The professor said: “Roman society used the sandals a lot at home. Every time a dinner with guests was celebrated, before lying down to eat in the ‘triclinium’, the slaves were called and they helped them remove their outdoor footwear so that the guests could wear the sandals inside the house during the meal.” A ‘triclinium’ was a formal room in a Roman building used for dining.
According to the professor, going out into the street with only sandals on was not well seen and was comparable to someone going to the supermarket today wearing slippers.
However, he also said that various latin sources cite some important people in Roman times, such as the famous Roman general and consul Scipio Africanus and Mark Antony – the very same one who, legend has it, had a love affair with the Egyptian queen Cleopatra – who were often seen wearing sandals outside.
He added that “they were strongly criticised” for doing so.
The expert also explained that different types of sandal wood used during the era. The ones made using esparto grass were more often used during the summer months, while ones with leather soles were more of a autumn or winter accoutrement.
Sandals could also be items of luxury, Professor explained. For instance, the Roman Empress Poppaea Sabina, who was Emperor Nero second wife, had sandals made for her using gold and precious stones. She even designed similar ones, using the same expensive materials, for her horses.
It is however unclear if she planned to make any of her steeds consuls, as Emperor Caligula is famous for having wanted to do.
Regarding the owner of this particular sandal, the professor reported that it belonged to a short person. He believes that it was probably a woman from a low socio-economic background, as the sandals were very common and used by poor people when at home.

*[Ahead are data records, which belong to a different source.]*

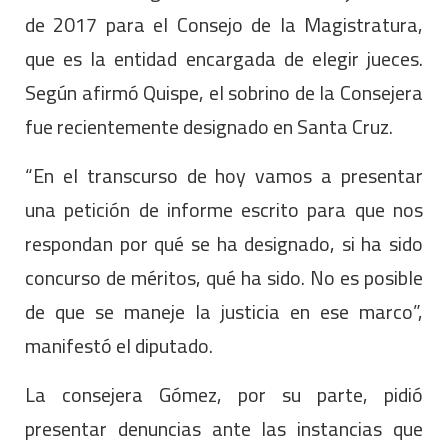
de 2017 para el Consejo de la Magistratura,
que es la entidad encargada de elegir jueces.
Según afirmó Quispe, el sobrino de la Consejera
fue recientemente designado en Santa Cruz.
“En el transcurso de hoy vamos a presentar
una petición de informe escrito para que nos
respondan por qué se ha designado, si ha sido
concurso de méritos, qué ha sido. No es posible
de que se maneje la justicia en ese marco”,
manifestó el diputado.
La consejera Gómez, por su parte, pidió
presentar denuncias ante las instancias que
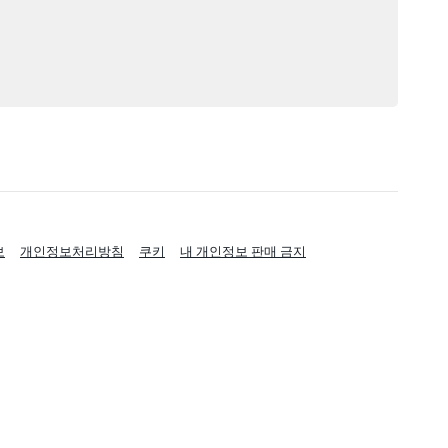
보
개인정보처리방침
쿠키
내 개인정보 판매 금지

He said it is still unclear why the sandal was burned, but there is one theory that stipulates that given that Elda was a very important strategic location as it gave the Romans access to the port of Alicante, “there might have been a military conflict in the area and therefore a fire, and the person might have run away, leaving her personal belongings behind, with them then being burned and buried.”
Professor Poveda Navarro also said that the reason that the leather that would have been used to strap the sandal to the wearer’s ankle had disappeared was because it becomes more eroded over time than esparto grass does.
The esparto grass industry in south-eastern Spain was very important, all the way from the Roman era to almost the end of the 19th Century.
The south-eastern part of the Iberian peninsula, which includes the current provinces of Murcia, Alicante and Albacete, was a very important esparto grass area, known by the Greeks as “spartarion”.
The Roman capital of Carthago Nova (the current Cartagena, in the south-eastern Spanish region of Murcia, not to be confused with Carthage in what is now Tunisia), was known as “Spartaria” and its territory was called “Campus Spartarius”.
Elda, where the museum is located, is known in Spain as the ‘shoe capital’ because the shoe industry was and still is very important to the local economy.